Zolgensma is restricted to paediatric patients under two years of age with SMA, with biallelic mutations in the survival motor neuron 1 (SMN1) gene.

A UK-based KOL previously interviewed by GlobalData stated that most patients eligible for Zolgensma were already treated.

As such, without a label expansion, sales growth will be limited.

Novartis reported global sales of $1.2bn in 2023.

Novartis is currently investigating an intrathecal (IT) formulation of Zolgensma in two Phase III clinical trials for patients aged 2-18 years (STEER and STRENGTH), which could expand the population of patients eligible for gene therapy.

In an earlier Phase I/II study (STRONG), patients aged between 6-60 months who have copies of the SMN2 gene and were treated with Zolgensma IT saw increases in Hammersmith Functional Motor Scale-Expanded scores, so there is promise for the Phase III trials.

However, safety concerns have been raised with the IT formulation.

In 2019, the FDA implemented a partial clinical hold on the IT formulation of Zolgensma due to a preclinical study in which animal findings showed dorsal root ganglia mononuclear cell inflammation, which was sometimes accompanied by neuronal cell body degeneration or loss.

However, the clinical hold was lifted on the IT formulation in August 2021 based on non-clinical data from a toxicology study in non-human primates that addressed safety concerns relating to the risk of DRG injury following IT administration.  

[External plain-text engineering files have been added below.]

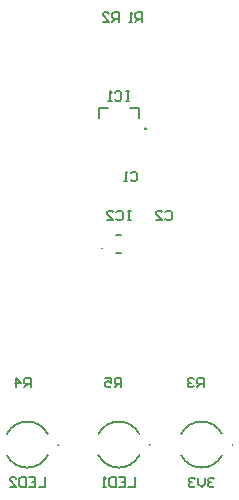
<source format=gbo>
G04*
G04 #@! TF.GenerationSoftware,Altium Limited,Altium Designer,21.5.1 (32)*
G04*
G04 Layer_Color=32896*
%FSLAX25Y25*%
%MOIN*%
G70*
G04*
G04 #@! TF.SameCoordinates,B44AFF20-6257-4841-829A-698601589143*
G04*
G04*
G04 #@! TF.FilePolarity,Positive*
G04*
G01*
G75*
%ADD11C,0.00600*%
%ADD12C,0.01000*%
%ADD36C,0.00787*%
%ADD37C,0.00394*%
D11*
X42282Y12820D02*
Y9621D01*
X40150D01*
X36950Y12820D02*
X39083D01*
Y9621D01*
X36950D01*
X39083Y11220D02*
X38017D01*
X35884Y12820D02*
Y9621D01*
X34285D01*
X33751Y10154D01*
Y12287D01*
X34285Y12820D01*
X35884D01*
X30553Y9621D02*
X32685D01*
X30553Y11754D01*
Y12287D01*
X31086Y12820D01*
X32152D01*
X32685Y12287D01*
X72261Y12820D02*
Y9621D01*
X70128D01*
X66929Y12820D02*
X69062D01*
Y9621D01*
X66929D01*
X69062Y11220D02*
X67996D01*
X65863Y12820D02*
Y9621D01*
X64263D01*
X63730Y10154D01*
Y12287D01*
X64263Y12820D01*
X65863D01*
X62664Y9621D02*
X61598D01*
X62131D01*
Y12820D01*
X62664Y12287D01*
X98753Y12090D02*
X98220Y12623D01*
X97154D01*
X96621Y12090D01*
Y11557D01*
X97154Y11024D01*
X97687D01*
X97154D01*
X96621Y10491D01*
Y9957D01*
X97154Y9424D01*
X98220D01*
X98753Y9957D01*
X95555Y12623D02*
Y10491D01*
X94488Y9424D01*
X93422Y10491D01*
Y12623D01*
X92356Y12090D02*
X91822Y12623D01*
X90756D01*
X90223Y12090D01*
Y11557D01*
X90756Y11024D01*
X91289D01*
X90756D01*
X90223Y10491D01*
Y9957D01*
X90756Y9424D01*
X91822D01*
X92356Y9957D01*
X67626Y42692D02*
Y45891D01*
X66027D01*
X65494Y45358D01*
Y44291D01*
X66027Y43758D01*
X67626D01*
X66560D02*
X65494Y42692D01*
X62295Y45891D02*
X64428D01*
Y44291D01*
X63361Y44824D01*
X62828D01*
X62295Y44291D01*
Y43225D01*
X62828Y42692D01*
X63894D01*
X64428Y43225D01*
X37599Y42692D02*
Y45891D01*
X35999D01*
X35466Y45358D01*
Y44291D01*
X35999Y43758D01*
X37599D01*
X36533D02*
X35466Y42692D01*
X32800D02*
Y45891D01*
X34400Y44291D01*
X32267D01*
X95186Y42692D02*
Y45891D01*
X93586D01*
X93053Y45358D01*
Y44291D01*
X93586Y43758D01*
X95186D01*
X94119D02*
X93053Y42692D01*
X91987Y45358D02*
X91453Y45891D01*
X90387D01*
X89854Y45358D01*
Y44824D01*
X90387Y44291D01*
X90920D01*
X90387D01*
X89854Y43758D01*
Y43225D01*
X90387Y42692D01*
X91453D01*
X91987Y43225D01*
X70928Y101600D02*
X69862D01*
X70395D01*
Y98400D01*
X70928D01*
X69862D01*
X66129Y101066D02*
X66663Y101600D01*
X67729D01*
X68262Y101066D01*
Y98934D01*
X67729Y98400D01*
X66663D01*
X66129Y98934D01*
X62930Y98400D02*
X65063D01*
X62930Y100533D01*
Y101066D01*
X63464Y101600D01*
X64530D01*
X65063Y101066D01*
X82423D02*
X82956Y101600D01*
X84022D01*
X84556Y101066D01*
Y98934D01*
X84022Y98400D01*
X82956D01*
X82423Y98934D01*
X79224Y98400D02*
X81357D01*
X79224Y100533D01*
Y101066D01*
X79757Y101600D01*
X80823D01*
X81357Y101066D01*
X70866Y114058D02*
X71399Y114592D01*
X72466D01*
X72999Y114058D01*
Y111926D01*
X72466Y111393D01*
X71399D01*
X70866Y111926D01*
X69800Y111393D02*
X68734D01*
X69267D01*
Y114592D01*
X69800Y114058D01*
X66839Y164542D02*
Y167741D01*
X65240D01*
X64706Y167208D01*
Y166142D01*
X65240Y165609D01*
X66839D01*
X65773D02*
X64706Y164542D01*
X61507D02*
X63640D01*
X61507Y166675D01*
Y167208D01*
X62041Y167741D01*
X63107D01*
X63640Y167208D01*
X74574Y164542D02*
Y167741D01*
X72974D01*
X72441Y167208D01*
Y166142D01*
X72974Y165609D01*
X74574D01*
X73507D02*
X72441Y164542D01*
X71375D02*
X70308D01*
X70841D01*
Y167741D01*
X71375Y167208D01*
X70395Y141363D02*
X69328D01*
X69862D01*
Y138164D01*
X70395D01*
X69328D01*
X65596Y140830D02*
X66129Y141363D01*
X67196D01*
X67729Y140830D01*
Y138698D01*
X67196Y138164D01*
X66129D01*
X65596Y138698D01*
X64530Y138164D02*
X63464D01*
X63997D01*
Y141363D01*
X64530Y140830D01*
D12*
X75828Y128937D02*
G03*
X75828Y128937I-139J0D01*
G01*
D36*
X46760Y23555D02*
G03*
X46760Y23555I-146J0D01*
G01*
X43227Y27167D02*
G03*
X29608Y27167I-6810J-3545D01*
G01*
Y20077D02*
G03*
X43227Y20077I6810J3545D01*
G01*
X87678D02*
G03*
X101298Y20077I6810J3545D01*
G01*
Y27167D02*
G03*
X87678Y27167I-6810J-3545D01*
G01*
X104831Y23555D02*
G03*
X104831Y23555I-146J0D01*
G01*
X60119Y20077D02*
G03*
X73739Y20077I6810J3545D01*
G01*
Y27167D02*
G03*
X60119Y27167I-6810J-3545D01*
G01*
X77272Y23555D02*
G03*
X77272Y23555I-146J0D01*
G01*
X60236Y135827D02*
X63189D01*
X60236Y132382D02*
Y135827D01*
X70571D02*
X73524D01*
Y132382D02*
Y135827D01*
X66142Y87598D02*
X67716D01*
X66142Y93504D02*
X67716D01*
D37*
X61417Y88976D02*
G03*
X61024Y88976I-197J0D01*
G01*
D02*
G03*
X61417Y88976I197J0D01*
G01*
M02*

</source>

The AAN 2024 presentation noted that there have been two reports of sensory axonal polyneuropathy in patients treated with an IT agent from the Novartis clinical trials.

As the trial is a double-blinded study, it is not yet known whether the patients received Zolgensma or a sham procedure. 

As the IT formulation is designed to be delivered directly to the brain and the spinal cord, it could allow a lower viral vector load than its intravenous formulation.

As such, the IT formulation could allow for the delivery of higher doses for the older patient group per weight-based dose of Zolgensma.

If the IT formulation proves to be safe and efficacious in SMA patients in Phase III clinical trials, the new formulation would enable patients older than two years of age to be treated with Zolgensma and would likely increase the SMA patient population targeted by Novartis.

This would have a huge impact on the potential revenue for the drug.